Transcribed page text
·····

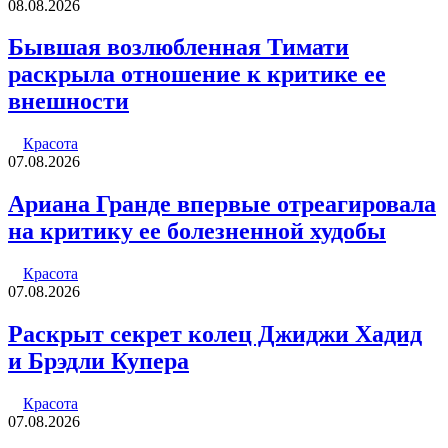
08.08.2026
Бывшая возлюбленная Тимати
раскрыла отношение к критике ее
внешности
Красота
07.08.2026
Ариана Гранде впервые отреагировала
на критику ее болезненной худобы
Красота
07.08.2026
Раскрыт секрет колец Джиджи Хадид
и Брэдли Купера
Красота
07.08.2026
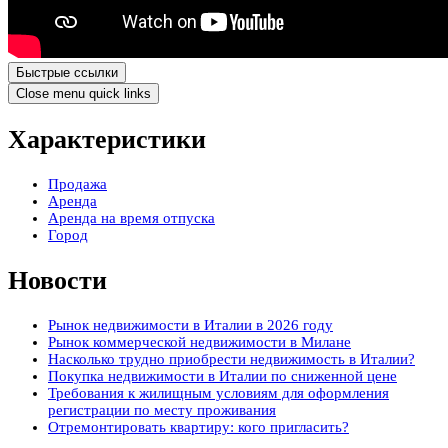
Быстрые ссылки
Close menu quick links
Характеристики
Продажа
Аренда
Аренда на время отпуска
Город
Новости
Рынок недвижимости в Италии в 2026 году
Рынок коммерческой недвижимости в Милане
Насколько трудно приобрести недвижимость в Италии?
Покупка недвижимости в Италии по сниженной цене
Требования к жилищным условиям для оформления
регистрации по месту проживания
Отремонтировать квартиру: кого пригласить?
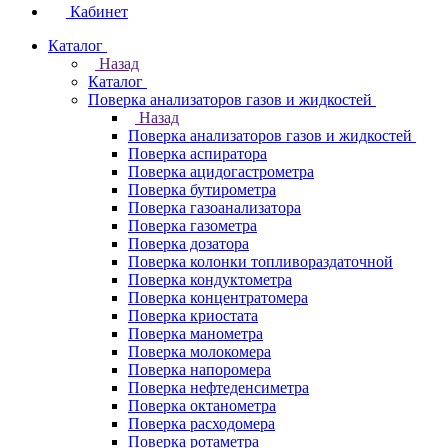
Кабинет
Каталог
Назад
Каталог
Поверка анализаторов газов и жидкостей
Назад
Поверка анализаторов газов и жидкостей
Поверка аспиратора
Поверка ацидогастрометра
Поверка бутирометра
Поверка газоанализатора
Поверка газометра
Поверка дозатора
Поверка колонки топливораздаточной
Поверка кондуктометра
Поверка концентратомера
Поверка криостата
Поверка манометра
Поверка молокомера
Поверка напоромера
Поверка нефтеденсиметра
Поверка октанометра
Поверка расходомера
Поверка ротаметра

·····

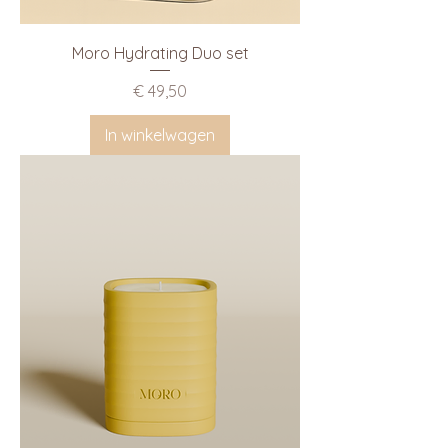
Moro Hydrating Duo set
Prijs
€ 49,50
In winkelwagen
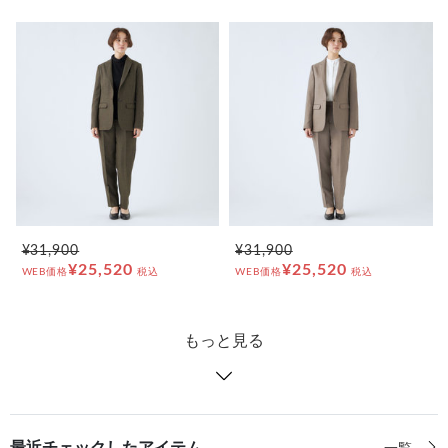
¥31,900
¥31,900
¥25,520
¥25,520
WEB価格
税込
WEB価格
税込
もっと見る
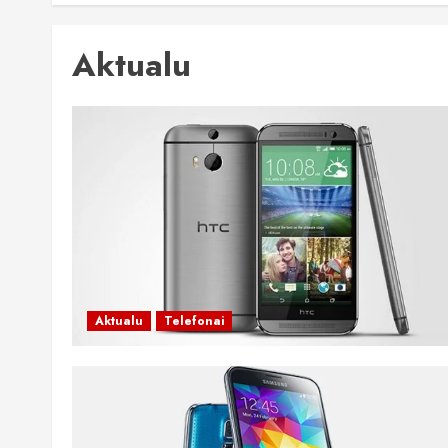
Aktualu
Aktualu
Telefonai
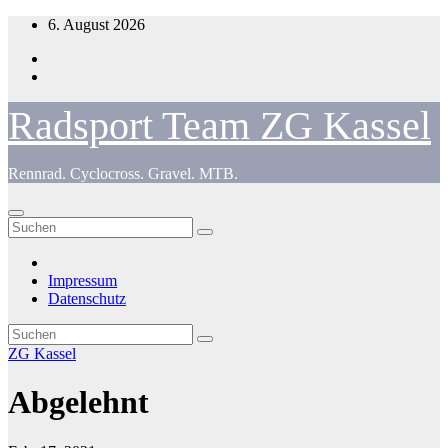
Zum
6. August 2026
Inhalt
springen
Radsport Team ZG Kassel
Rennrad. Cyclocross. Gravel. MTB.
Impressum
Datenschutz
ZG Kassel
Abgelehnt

·····

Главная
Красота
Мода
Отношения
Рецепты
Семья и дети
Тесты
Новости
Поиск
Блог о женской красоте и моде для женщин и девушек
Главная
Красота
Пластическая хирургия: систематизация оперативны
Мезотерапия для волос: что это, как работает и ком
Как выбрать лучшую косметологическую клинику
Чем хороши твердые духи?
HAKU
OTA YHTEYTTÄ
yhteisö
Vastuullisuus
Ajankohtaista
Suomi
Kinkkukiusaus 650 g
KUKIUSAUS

·····

> TASK INSTRUCTIONS: Copy out everything from "Быстрые ссылки" down to "Отремонтировать квартиру: кого пригласить?" in the records, substituting "Реализация" for "Продажа" and leaving the rest unchanged.

> RESPONSE BOX:
Быстрые ссылки
Close menu quick links
Характеристики
Реализация
Аренда
Аренда на время отпуска
Город
Новости
Рынок недвижимости в Италии в 2026 году
Рынок коммерческой недвижимости в Милане
Насколько трудно приобрести недвижимость в Италии?
Покупка недвижимости в Италии по сниженной цене
Требования к жилищным условиям для оформления
регистрации по месту проживания
Отремонтировать квартиру: кого пригласить?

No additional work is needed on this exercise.